Sein Gegenüber fand derweil ganz offene Worte – und bemängelte dabei auch die Mentalität: „Wir neigen dazu, zu meinen, gewisse Spiele durch unser fußballerisches Talent oder durch unsere Gabe schon vorher im Kopf gewonnen zu haben. Das ist ein Thema, seitdem wir hier angefangen haben. Wir haben versucht, es die Woche über zu thematisieren. Leider Gottes verfallen wir immer noch in solche Situationen. Aber darüber werden wir weiter sprechen. Denn Anspruch hin, Anspruch her: So gewinnst du gegen keine Mannschaft in der Oberliga, wenn du solche individuellen Fehler machst und dann auch noch so wenig Disziplin und Fleiß an den Tag legst! Du musst in dieser Liga jedes Spiel und jeden Gegner ernst nehmen und immer Vollgas geben. Und dann reicht auch mal ein 1:0.“ Hinzu kommt die Tatsache, dass sich der FC Türkiye auf dem heimischen Naturrasen ganz offensichtlich deutlich schwerer tut als auf Kunstrasen. „Es klingt immer lächerlich. Aber wir sind nun mal eine fußballerisch starke Mannschaft, die immer versucht zu agieren. Man sieht es im Spielaufbau, dass wir hier immer einen Tick länger brauchen, bis wir die Bälle richtig verarbeitet haben. Und für die Mannschaften, die robuster sind und eher über das Körperliche kommen, ist es natürlich einfacher. Aber man muss ganz klar sagen, dass von jedem Einzelnen zu wenig kommt. Wir haben nicht eine Baustelle, sondern waren kollektiv schlecht!“ Auch das Fehlen von Serhat Yapici, der heute geheiratet hat, machte sich überaus deutlich bemerkbar.

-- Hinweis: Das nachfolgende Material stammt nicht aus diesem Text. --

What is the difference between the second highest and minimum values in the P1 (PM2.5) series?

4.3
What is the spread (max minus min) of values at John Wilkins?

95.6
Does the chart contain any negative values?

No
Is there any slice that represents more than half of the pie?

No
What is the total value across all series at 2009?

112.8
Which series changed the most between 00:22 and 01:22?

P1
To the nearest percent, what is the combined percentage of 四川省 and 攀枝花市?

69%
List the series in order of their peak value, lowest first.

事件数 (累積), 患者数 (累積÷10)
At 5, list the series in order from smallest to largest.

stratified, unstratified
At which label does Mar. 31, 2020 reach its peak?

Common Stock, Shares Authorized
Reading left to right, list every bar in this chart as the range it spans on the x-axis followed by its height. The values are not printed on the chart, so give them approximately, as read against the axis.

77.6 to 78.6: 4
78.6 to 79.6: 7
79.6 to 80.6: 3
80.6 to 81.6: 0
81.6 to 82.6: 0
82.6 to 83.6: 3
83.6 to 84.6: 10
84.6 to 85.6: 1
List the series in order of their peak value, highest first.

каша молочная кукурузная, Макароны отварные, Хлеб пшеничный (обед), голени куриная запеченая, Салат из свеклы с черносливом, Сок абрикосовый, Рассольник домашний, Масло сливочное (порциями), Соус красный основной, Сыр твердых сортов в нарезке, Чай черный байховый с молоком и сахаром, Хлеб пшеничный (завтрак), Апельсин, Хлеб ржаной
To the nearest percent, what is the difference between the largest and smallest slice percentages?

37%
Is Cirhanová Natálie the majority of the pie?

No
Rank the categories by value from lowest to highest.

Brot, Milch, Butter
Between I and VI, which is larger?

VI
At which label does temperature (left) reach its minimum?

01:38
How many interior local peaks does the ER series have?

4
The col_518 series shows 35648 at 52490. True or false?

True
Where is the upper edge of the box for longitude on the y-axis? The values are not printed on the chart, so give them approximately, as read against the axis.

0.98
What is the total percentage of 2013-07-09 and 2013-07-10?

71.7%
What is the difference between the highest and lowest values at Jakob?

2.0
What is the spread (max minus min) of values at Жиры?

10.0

Walek als "Überraschungsgast"

Der angeschlagene Vedat Düzgüner war anschließend für die Schlachtgesänge im Siegerkreis zuständig.

Während bei den Wilhelmsburgern nun schon wieder Druck unterm Kessel ist, herrscht am Kiesbarg eine ganz andere Stimmungslage. „In der einen Woche liest du was von einem Fehlstart, dann schlägst du Teutonia und es ist auf einmal doch kein Fehlstart. Wir wollen uns von Woche zu Woche verbessern. Und wir wissen auch, dass wir im Harburg-Pokal, als wir von Türkiye auf den Sack bekommen haben, nicht ansatzweise da waren, wo wir jetzt sind.“ Und wo soll die Reise noch hingehen? Ist für den FC Süderelbe vielleicht sogar mehr möglich, als der reine Kampf gegen den Abstieg? „Jeder in der Mannschaft ist wichtig, wir haben eine gute Chemie und sind ein Team. Das Gute ist doch, dass man merkt, dass immer noch mehr Luft nach oben ist“, so Walek, der abschließend noch einmal aufklärte, warum er es denn so eilig hatte und wie sein „Termin“ aussieht: „Ich fahre gleich rund 500 Kilometer nach Siegen. Ein Freund von mir wohnt dort und feiert in seinen 30. Geburtstag rein. Da bin ich so etwas wie der Überraschungsgast.“ Ein Überraschungsgast, der sicherlich viel gute Laune versprühen wird.